Dentro da alimentação, os produtos não transformados registaram uma inflação de 2,7%, acima dos 2,4% de julho. Em sentido contrário, os preços dos produtos transformados, álcool e tabaco abrandaram para 0,5%, contra 0,7% no mês anterior.
O valor definitivo de agosto ficou ligeiramente abaixo da primeira estimativa do Eurostat. A estimativa rápida, divulgada a 1 de setembro, apontava para uma inflação de 3,3%, valor que foi posteriormente revisto para 3,2%.
A aceleração foi acompanhada por uma subida dos preços na maioria dos Estados-membros. Face a julho, a inflação anual diminuiu em seis países, manteve-se estável num e aumentou em 20.
As diferenças entre economias são, contudo, expressivas.
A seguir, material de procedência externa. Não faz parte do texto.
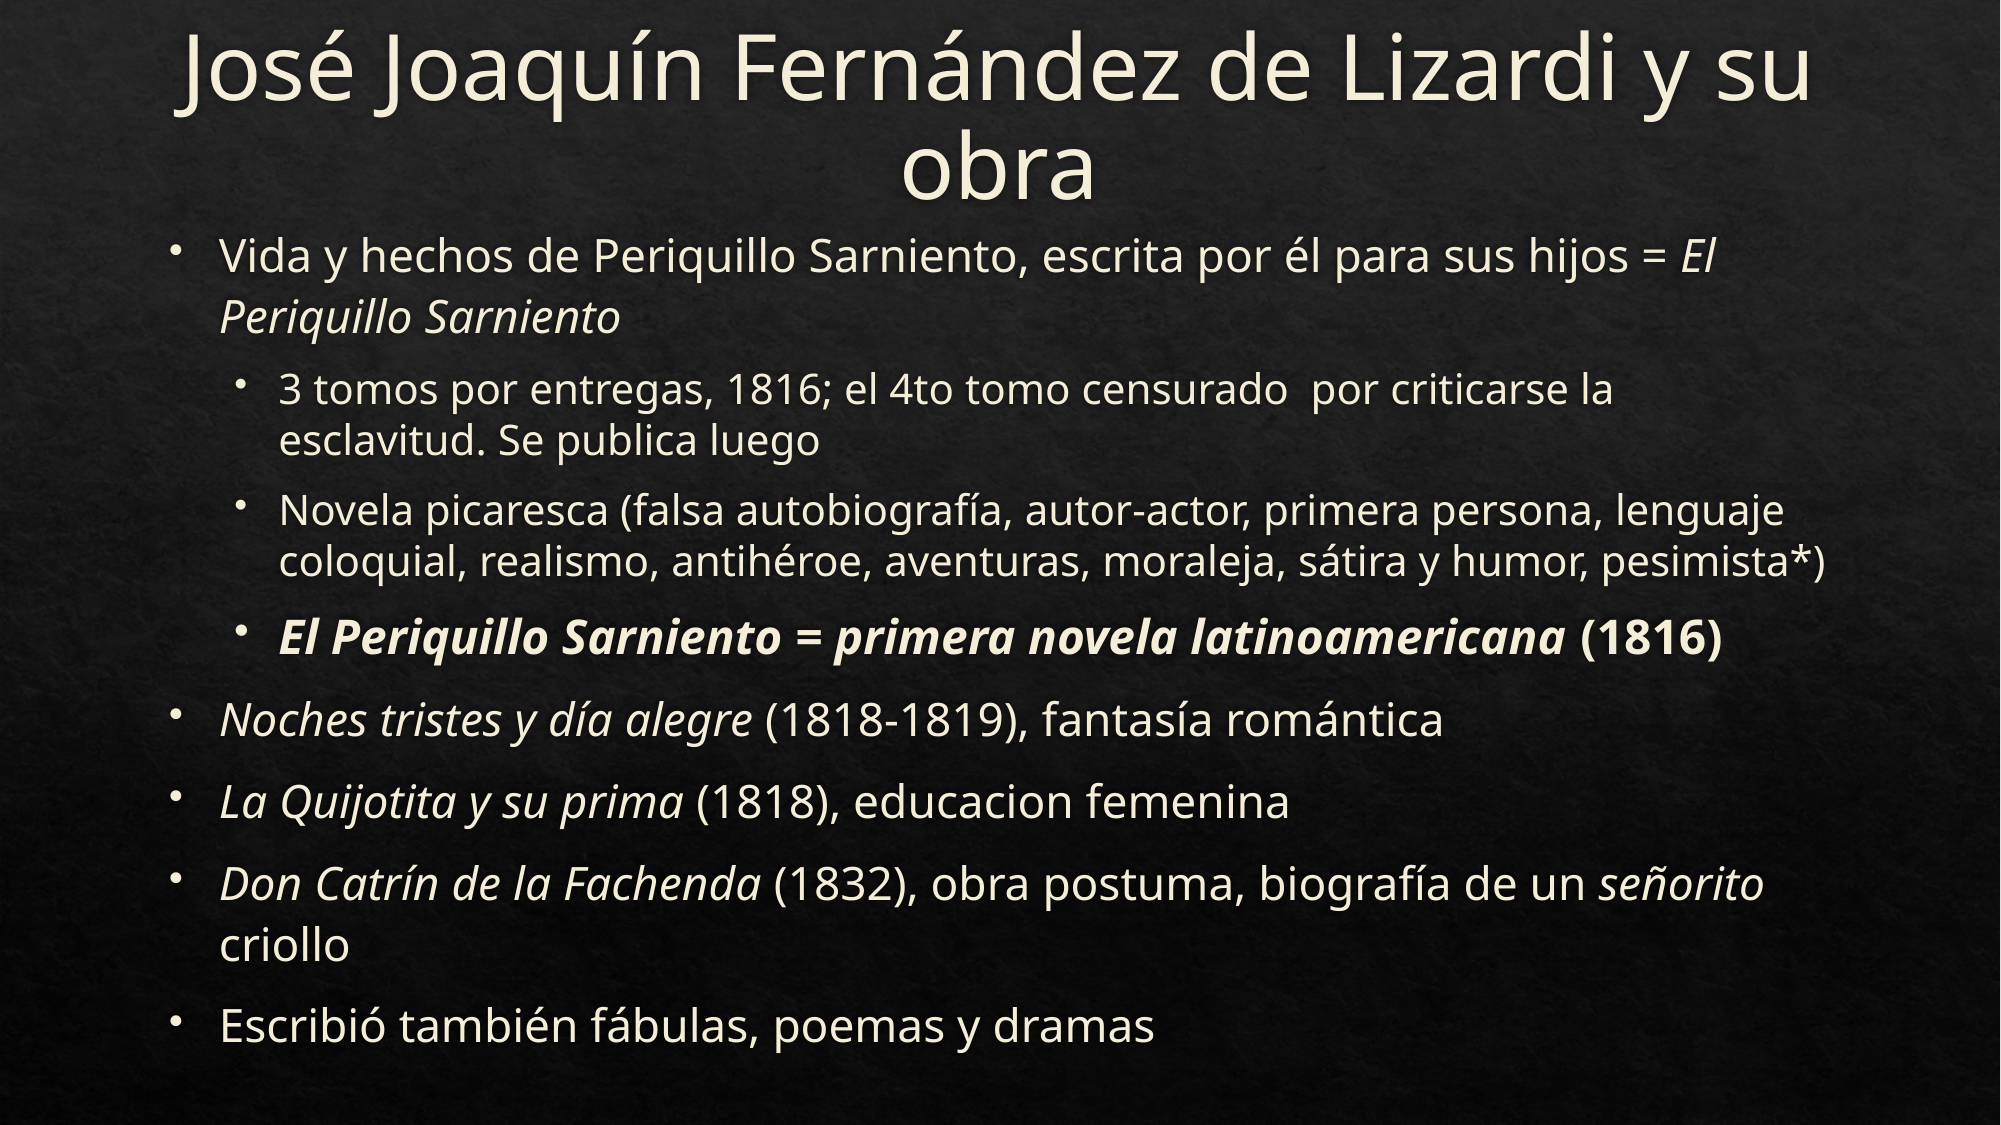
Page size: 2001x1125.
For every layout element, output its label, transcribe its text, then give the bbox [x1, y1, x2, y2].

title José Joaquín Fernández de Lizardi y su obra [149, 27, 1849, 210]
list Vida y hechos de Periquillo Sarniento, escrita por él para sus hijos = El Periquillo Sarniento 3 tomos por entregas, 1816; el 4to tomo censurado por criticarse la esclavitud. Se publica luego Novela picaresca (falsa autobiografía, autor-actor, primera persona, lenguaje coloquial, realismo, antihéroe, aventuras, moraleja, sátira y humor, pesimista*) El Periquillo Sarniento = primera novela latinoamericana (1816) Noches tristes y día alegre (1818-1819), fantasía romántica La Quijotita y su prima (1818), educacion femenina Don Catrín de la Fachenda (1832), obra postuma, biografía de un señorito criollo Escribió también fábulas, poemas y dramas [149, 213, 1849, 1071]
A Suécia apresentou a inflação mais baixa da União Europeia, com 0,3%, seguida da Estónia, com 1,3%, e da Chéquia, com 1,5%. No extremo oposto, a Roménia registou uma taxa de 6,3%, a Lituânia de 5,6% e Chipre de 5,2%.
Entre as maiores economias europeias, Espanha apresentou uma inflação de 4,6%, enquanto Itália ficou nos 3,2%, Alemanha nos 2,9% e França nos 2,6%.
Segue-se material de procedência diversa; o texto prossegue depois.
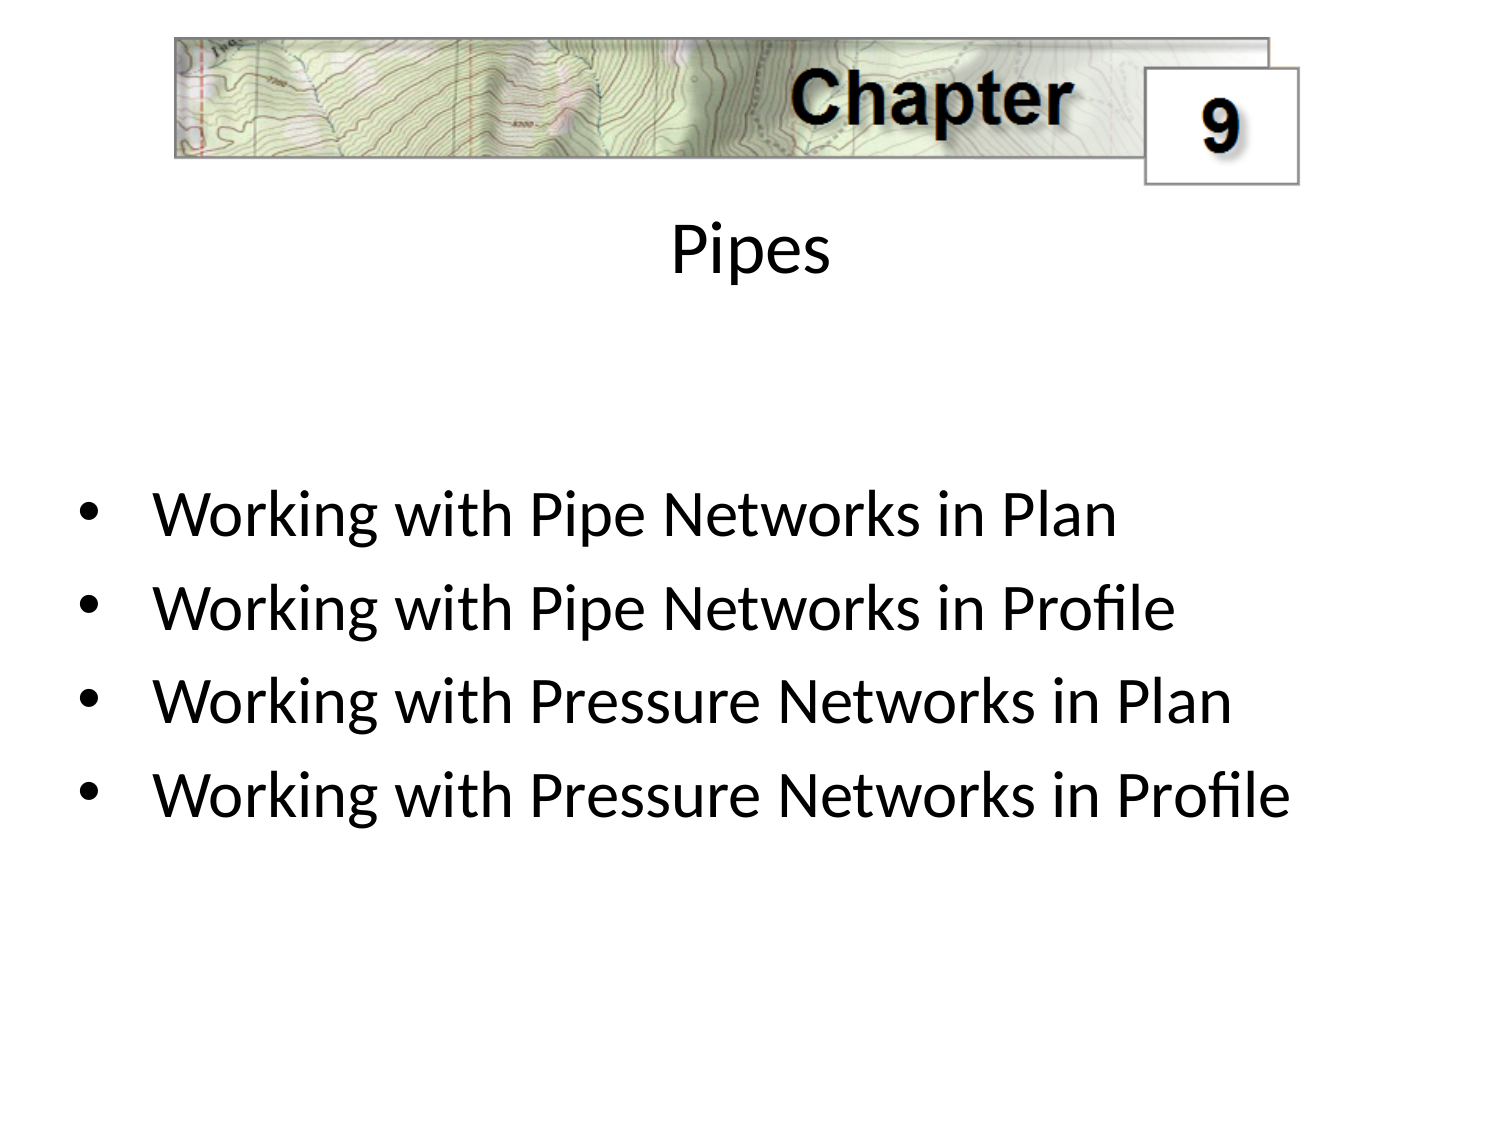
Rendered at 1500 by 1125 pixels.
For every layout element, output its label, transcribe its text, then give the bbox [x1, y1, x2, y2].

subtitle Working with Pipe Networks in Plan Working with Pipe Networks in Profile Working with Pressure Networks in Plan Working with Pressure Networks in Profile [62, 462, 1427, 900]
title Pipes [76, 187, 1427, 300]
picture [174, 37, 1324, 213]
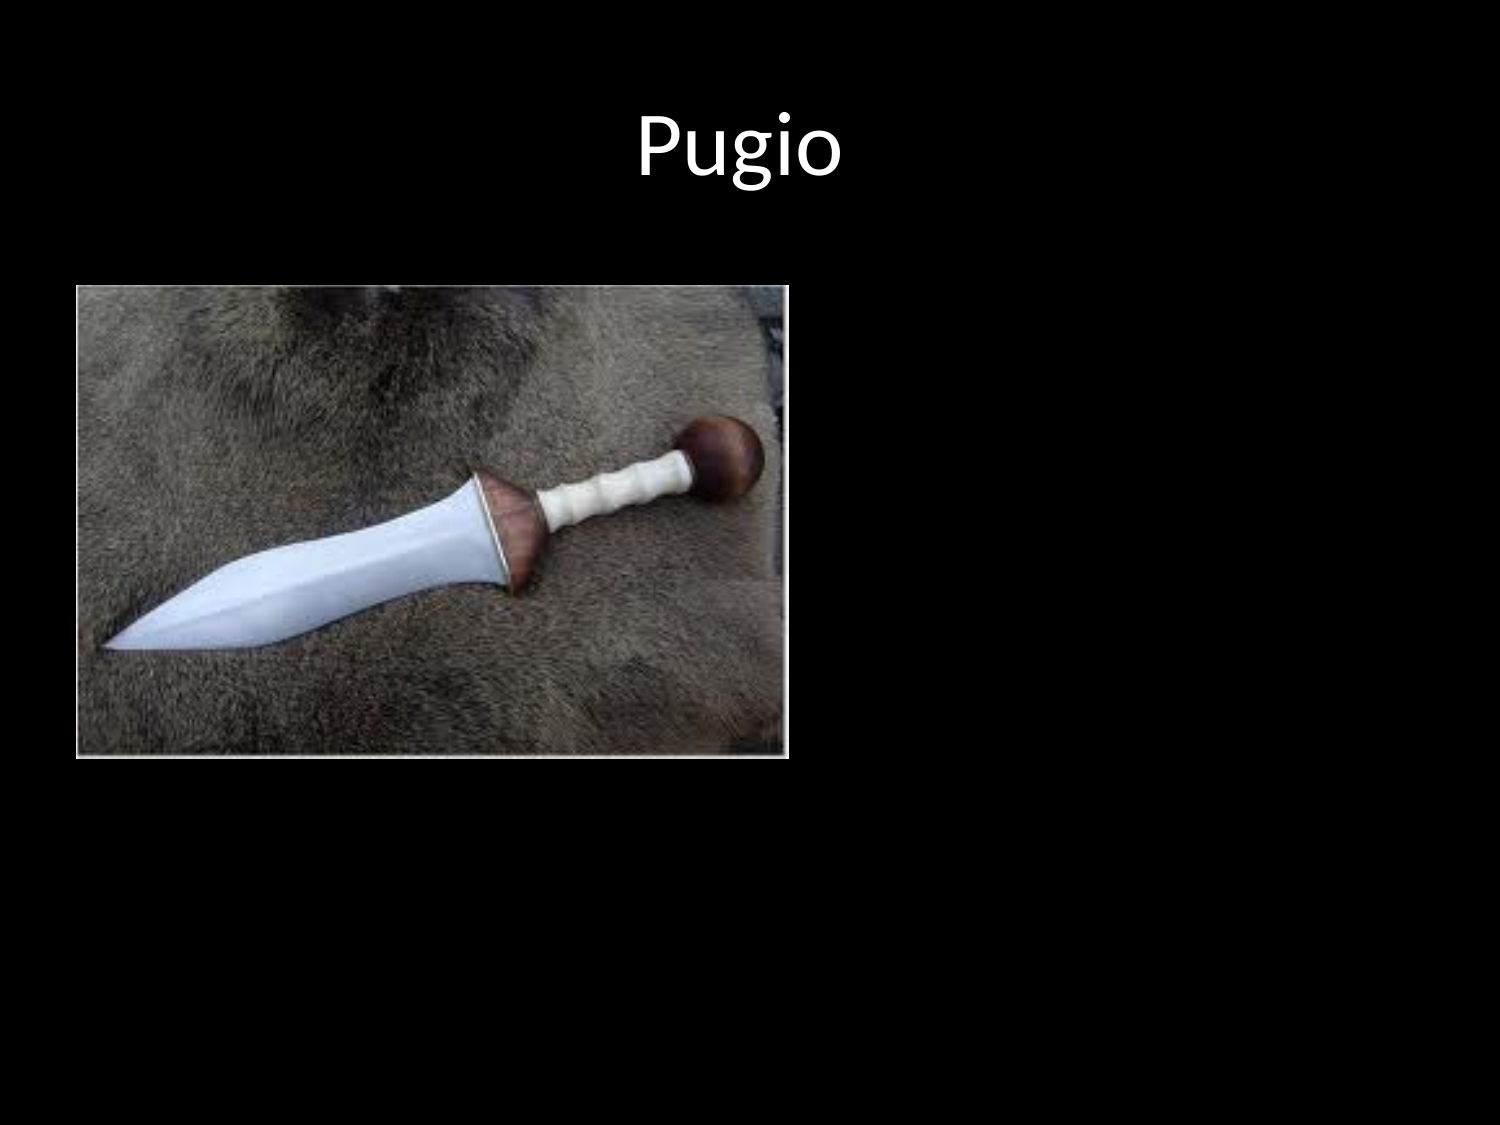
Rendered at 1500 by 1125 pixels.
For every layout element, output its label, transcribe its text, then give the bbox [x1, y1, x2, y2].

picture [76, 284, 789, 760]
title Pugio [75, 45, 1425, 233]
Portugal com a nona inflação mais elevada da União Europeia
Portugal registou em agosto uma inflação homóloga de 3,6%, acima dos 3,1% de julho e dos 2,5% registados um ano antes. A taxa portuguesa ficou assim 0,4 pontos percentuais acima da média da zona euro.
A subida coloca Portugal no nono lugar entre os 27 Estados-membros da União Europeia com a inflação mais elevada, atrás da Roménia (6,3%), Lituânia (5,6%), Chipre (5,2%), Bulgária (5,0%), Espanha (4,6%), Bélgica (4,2%), Luxemburgo (4,0%) e Grécia (3,7%).
Portugal ficou, assim, entre os dez países da União Europeia onde os preços mais aumentaram em agosto, embora com uma diferença considerável face às economias que registaram as taxas mais elevadas.
A posição portuguesa também se destaca na comparação com algumas das maiores economias da zona euro. A inflação em Espanha chegou aos 4,6%, mas ficou em 2,9% na Alemanha, 2,6% em França e 3,2% em Itália.
A trajetória portuguesa tem sido de aceleração face ao início da primavera. A inflação passou de 2,7% em março para 3,3% em abril, recuando depois para 3,1% em maio. Manteve-se nos 3,1% em junho e julho, antes de subir novamente para 3,6% em agosto.
Na União Europeia, a inflação anual também acelerou, passando de 3,0% em julho para 3,2% em agosto. Um ano antes, a taxa era de 2,4%.
A evolução de agosto deixa assim duas tendências distintas: por um lado, uma inflação europeia que volta a acelerar, sobretudo devido à energia; por outro, uma pressão dos preços que permanece muito desigual entre países. Portugal surge acima da média europeia e no grupo dos dez Estados-membros com maior inflação.